Saved data entries
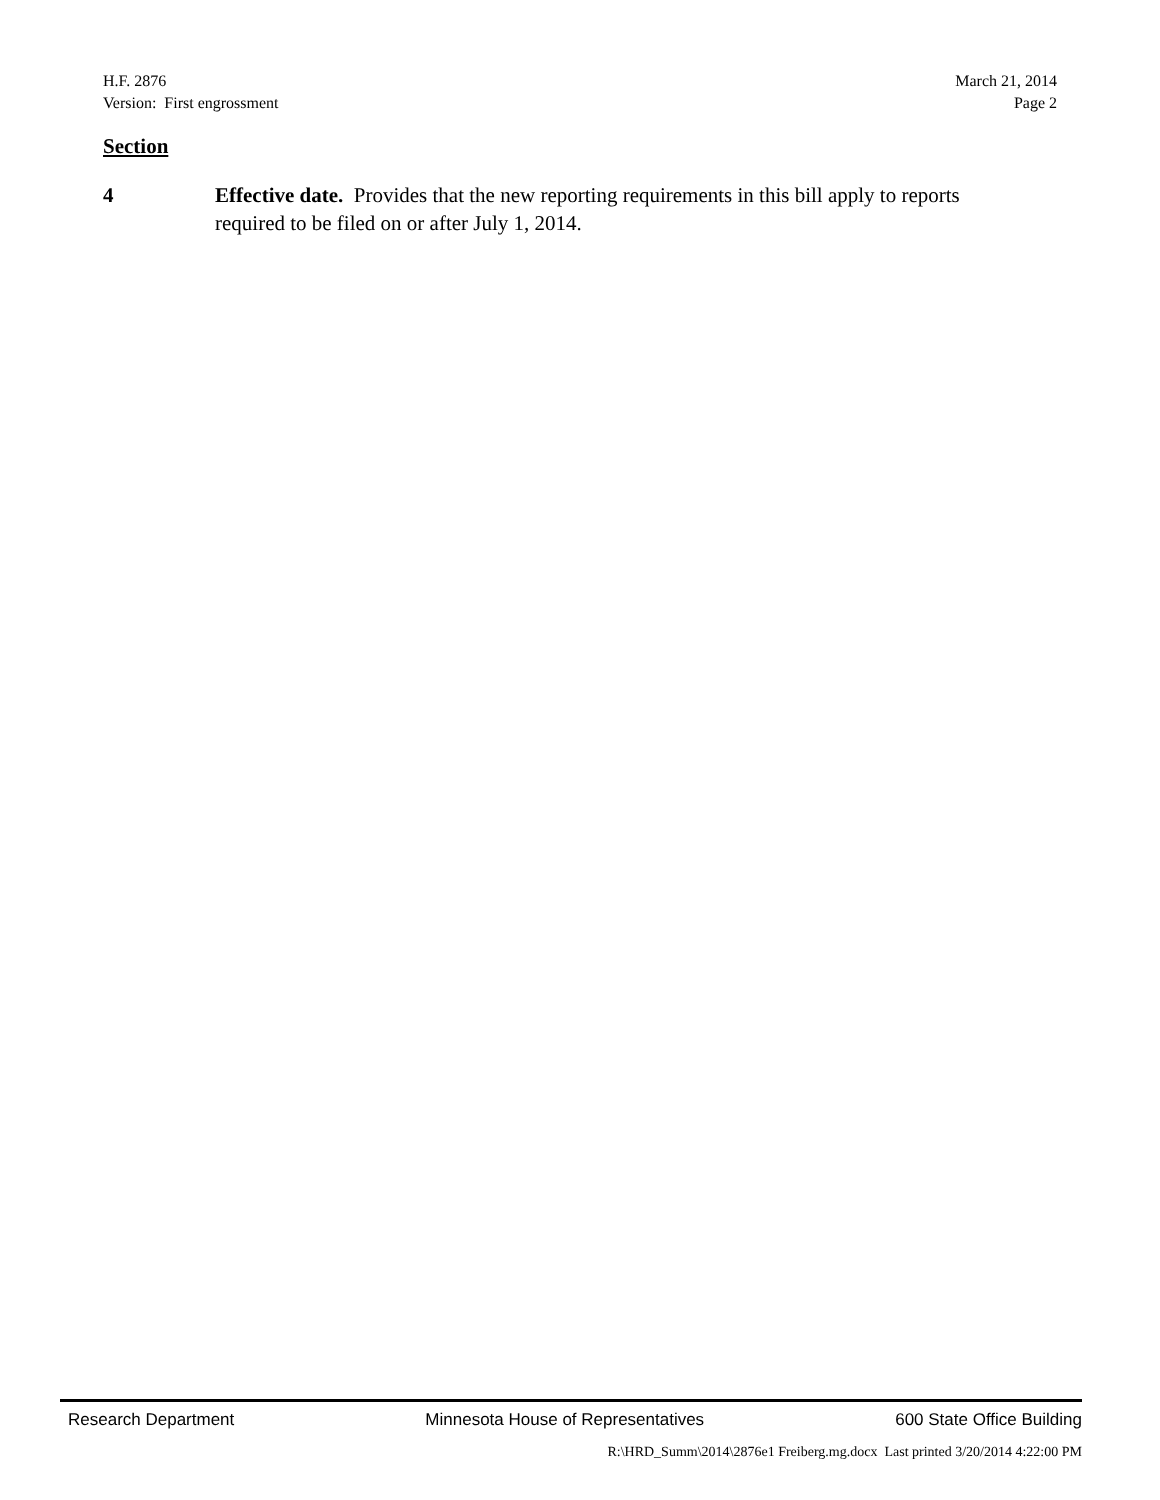H.F. 2876 March 21, 2014
Version: First engrossment Page 2
Section
4 Effective date. Provides that the new reporting requirements in this bill apply to reports required to be filed on or after July 1, 2014.
Research Department Minnesota House of Representatives 600 State Office Building
R:\HRD_Summ\2014\2876e1 Freiberg.mg.docx Last printed 3/20/2014 4:22:00 PM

What to work on: Repeat the records in full, exactly as they appear, without the pictures.

Response to this task:
H.F. 2876 March 21, 2014
Version: First engrossment Page 2
Section
4 Effective date. Provides that the new reporting requirements in this bill apply to reports required to be filed on or after July 1, 2014.
Research Department Minnesota House of Representatives 600 State Office Building
R:\HRD_Summ\2014\2876e1 Freiberg.mg.docx Last printed 3/20/2014 4:22:00 PM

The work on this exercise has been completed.